Relying heavily on the Supreme Court’s decision in Montana v. United States, 450 U.S. 544 (1981), the EPA concluded that this was neither a plenary delegation of inherent authority to tribes to regulate all reservation waters, nor was it a standard that precluded tribal regulation of any non-member or any off-reservation activity. See 56 Fed. Reg. at 64877. Instead, the agency chose a case-by-case approach under which a tribe attempting to satisfy element (3) of the regulation would have to show that it possesses inherent authority over the waters in light of evolving case law. See 56 Fed. Reg. at 64878. There was no question that tribes could regulate the activities of tribal members, undertaken on the reservation, in order to protect the quality of reservation waters. In addition, the EPA concluded that "a tribe may regulate the activities of non- Indians on fee lands within its reservations when those activities threaten or have a direct effect on the political integrity, the economic security, or the health or welfare of the tribe." Id.
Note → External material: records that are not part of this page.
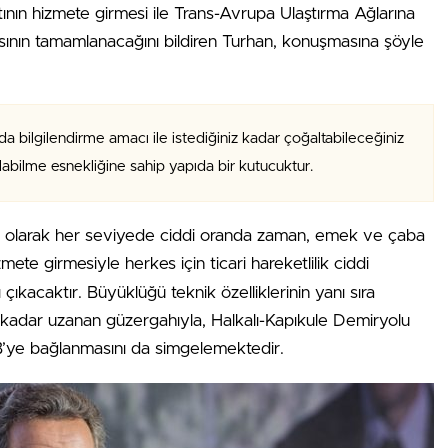
tının hizmete girmesi ile Trans-Avrupa Ulaştırma Ağlarına
ının tamamlanacağını bildiren Turhan, konuşmasına şöyle
da bilgilendirme amacı ile istediğiniz kadar çoğaltabileceğiniz
alabilme esnekliğine sahip yapıda bir kutucuktur.
fı olarak her seviyede ciddi oranda zaman, emek ve çaba
mete girmesiyle herkes için ticari hareketlilik ciddi
çıkacaktır. Büyüklüğü teknik özelliklerinin yanı sıra
’a kadar uzanan güzergahıyla, Halkalı-Kapıkule Demiryolu
 AB’ye bağlanmasını da simgelemektedir.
The EPA acknowledged that this will usually be an easy showing, based on "generalized findings" that water quality is related to human health and welfare. See id. Although the EPA stated that it would make a case-specific determination with regard to the scope of each tribe’s authority, once a tribe has shown that impairment of the waters on the reservation would have a serious and substantial effect on the health and welfare of the tribe, the EPA presumes that there has been an adequate showing of inherent authority. Id. at 64879. B. The Mole Lake Band and its Application For TAS Status

The waters at issue in this case are lakes and streams adjacent to or surrounded by the reservation of the Sokaogon Chippewa Community, also known as the Mole Lake Band of Lake Superior Chippewa Indians (the Band), located in northeastern Wisconsin. The Mole Lake reservation is unusual in two respects. First, the Band is heavily reliant on the availability of the water resources within the reservation for food, fresh water, medicines, and raw materials. In particular, Rice Lake, the largest body of water on the reservation, is a prime source of wild rice, which serves as a significant dietary and economic resource for the Band. Second, all of the 1,850 acres within the reservation are held in trust by the United States for the tribe. None of the land within the reservation is controlled or owned in fee by non- members of the tribe.

In August 1994, the Band applied for TAS status under the Act. Wisconsin opposed the application, arguing that it was sovereign over all of the navigable waters in the state, including those on the reservation, and that its sovereignty precluded any tribal regulation. Nevertheless, after elaborate administrative proceedings, on September 29, 1995, the EPA approved the Band’s application, finding that the tribe had satisfied all of the requirements of 40 C.F.R. sec. 131.8, including the necessary demonstration of its inherent authority over all water resources on the reservation. In keeping with its earlier positions, the EPA noted that the inherent authority question did not turn on who had title to the land underneath the waters.

This grant of TAS status alarmed the State of Wisconsin, which saw it as both an affront to the state’s sovereignty and, more pragmatically, as an action with the potential to throw a wrench into the state’s planned construction of a huge zinc-copper sulfide mine on the Wolf River, upstream from Rice Lake.